When the emperor is trying to incite the crowd by calling some “the enemy of the Roman people,” they need to think. Or when the emperor suggests that a wall be erected to somehow keep the world’s more powerful empire safe, the people need to think. Or when the emperor makes 4,229 false or misleading statements in 558 days (as of yesterday), then the people need to think.
Eventually the people need to think, ‘what will be the cost of all this “red meat” and circuses? What damage is being done to the collective, and what damage is being done to individual lives?’ If there was ever a better illustration of ‘what does it profit a man to gain the whole world but lose his soul’ I can’t think of it. The hope is that over time, one-by-one, people will think and say to themselves, ‘this is not right’ and ‘what was I thinking?’
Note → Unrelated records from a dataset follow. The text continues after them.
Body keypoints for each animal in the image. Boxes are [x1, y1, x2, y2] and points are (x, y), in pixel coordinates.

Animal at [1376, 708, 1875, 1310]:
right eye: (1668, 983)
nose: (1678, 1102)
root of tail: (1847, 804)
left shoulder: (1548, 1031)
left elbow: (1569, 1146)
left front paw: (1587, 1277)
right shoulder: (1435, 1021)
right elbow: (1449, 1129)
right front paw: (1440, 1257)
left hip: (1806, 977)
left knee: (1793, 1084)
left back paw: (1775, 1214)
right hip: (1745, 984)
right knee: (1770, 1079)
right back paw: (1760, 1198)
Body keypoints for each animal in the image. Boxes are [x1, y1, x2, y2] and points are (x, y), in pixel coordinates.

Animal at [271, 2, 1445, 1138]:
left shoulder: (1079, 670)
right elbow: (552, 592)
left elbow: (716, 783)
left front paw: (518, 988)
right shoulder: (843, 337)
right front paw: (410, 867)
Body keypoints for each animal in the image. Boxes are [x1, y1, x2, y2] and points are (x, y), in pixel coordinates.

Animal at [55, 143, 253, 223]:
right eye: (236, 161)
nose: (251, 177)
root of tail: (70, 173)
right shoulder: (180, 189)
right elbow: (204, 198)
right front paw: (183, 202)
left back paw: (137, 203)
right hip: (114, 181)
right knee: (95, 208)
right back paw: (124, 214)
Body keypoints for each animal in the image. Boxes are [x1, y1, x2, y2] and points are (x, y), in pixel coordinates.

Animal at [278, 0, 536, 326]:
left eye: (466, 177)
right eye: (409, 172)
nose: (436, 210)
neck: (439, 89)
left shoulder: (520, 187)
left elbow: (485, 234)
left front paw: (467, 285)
When you feed five thousand people, it’s always going to be difficult to convince them that you were mostly preparing them for a metaphor—and that our Saviour and Lord is the only bread you need. People were slow to think, slow to realize that the daily bread Jesus was offering was himself. “I am the bread of life” he says, “whoever believes in me will never go hungry.”
Then give us this bread, Lord, and give it always. May we walk with you daily, fed with meaning and filled with righteousness. And help us help others on this daily walk, thankful that never walk alone. Amen.